Originally published by Townhall on May 28, 2021.
China was the only major economy to grow during 2020, when the rest of the world—including the United States— suffered economically from the COVID-19 pandemic. China’s perception of the U.S.’s position is summed up by a frequent refrain of Chinese leaders: “the East is rising, and the West is in decline.” Further making their views toward the U.S. clear, China’s most senior foreign policy official recently told senior U.S. officials that the U.S. isn’t qualified to “speak from a position of strength” when criticizing China. This comes at a time when China has laid out plans to become a global leader, including in technology.
China already exports its manufactured goods—at a rate far above the U.S.—and is also a source of loans and infrastructure investment for nations worldwide. Technology is one of the few industries where the U.S. leads but fiercely competes with China.
Yet at home, we are seeing populist proposals including calls to break up leading American tech companies like Amazon, Google, Facebook and Apple by liberal groups like the Institute for Local Self-Reliance (ILSR), Athena, and the Economic Security Project. ILSR recently convened a new coalition of trade associations dubbed Small Business Rising whose first policy goal is “to break up Amazon along business lines.” The groups want the U.S. to abandon the idea of maximizing efficiency and the consumer welfare standard, which has spurred innovation and benefitted consumers.
These populist proposals stand to be a gift to China and detrimental to U.S. leadership and competitiveness. China is competing aggressively, amplifying productivity and innovation, and driving large investment projects. The country grew over 18 percent in the first quarter of this year, a record pace and even faster than it did before the pandemic.
Weakening major American companies would only benefit Chinese companies like Alibaba, Baidu, and Tencent. China’s leader Xi Jinping has been clear in his desire to obtain greater control of the private sector by installing more Communist Party officials inside private firms, among other actions to help achieve state goals.
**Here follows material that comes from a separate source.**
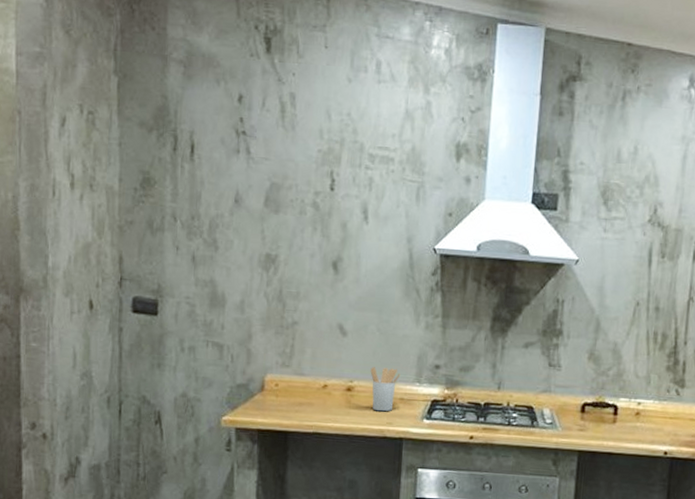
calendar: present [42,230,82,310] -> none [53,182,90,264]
Tencent, who also owns the mobile app WeChat, has been known to enforce the surveillance and censorship that the Chinese Communist Party wants, and also assists the government in identifying and prosecuting users who step out of line with their posts and messages, even through private messaging. Are these the companies we want dominating the world?
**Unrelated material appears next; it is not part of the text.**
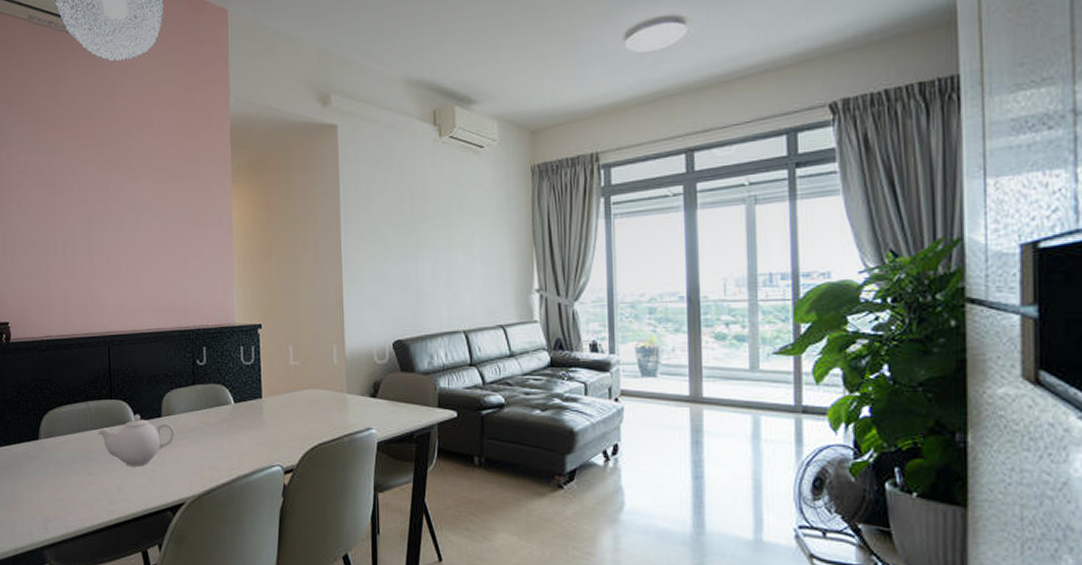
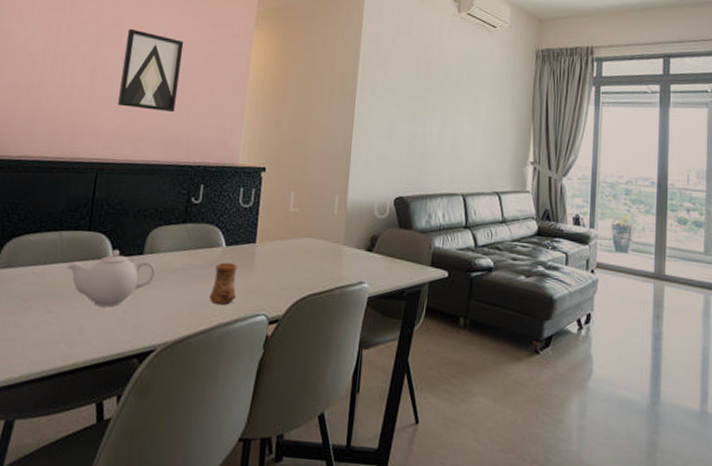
wall art: none [114,203,169,281] -> present [118,28,184,113]
cup: none [225,419,250,458] -> present [209,262,238,305]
The growing dominance of Chinese tech companies goes beyond economic concerns, they are also a real national security concern. The Chinese Communist Party and its intelligence agencies exercise significant control over the country’s tech companies and can essentially force Alibaba and its peers to hand over thousands of terabytes of data. Chinese spies can sift through this data to put together key intelligence tidbits that inform China’s economic espionage efforts. China stands to get stronger by breaking up leading American companies.
This also wouldn’t be the first time that America’s adversaries have leveraged liberal groups to undermine American businesses. In the mid-2010’s, Russia funded several groups working against fracking in the United States, channeling funds to nonprofits like the Energy Foundation, Southern Alliance for Clean Energy, and Sea Change. Russia hoped to reduce U.S. fracking operations to lessen American energy exports to European nations, which would otherwise rely on Russian energy. Russian contributions to these liberal groups aimed to bolster our adversary’s position in the global energy market. What’s past is prologue here: the Energy Foundation has contributed money to ILSR, the very group leading Small Business Rising’s charge to break up U.S. tech leaders.
The bottom line is that breaking up American companies would strengthen Chinese tech leaders like Alibaba, Tencent, and Baidu—feeding vital data and information right into the Chinese Communist Party’s coffers. Policymakers must be wary of calls to break up American companies. These calls come from crony capitalism, misguided activism, or what could be worse, foreign influence.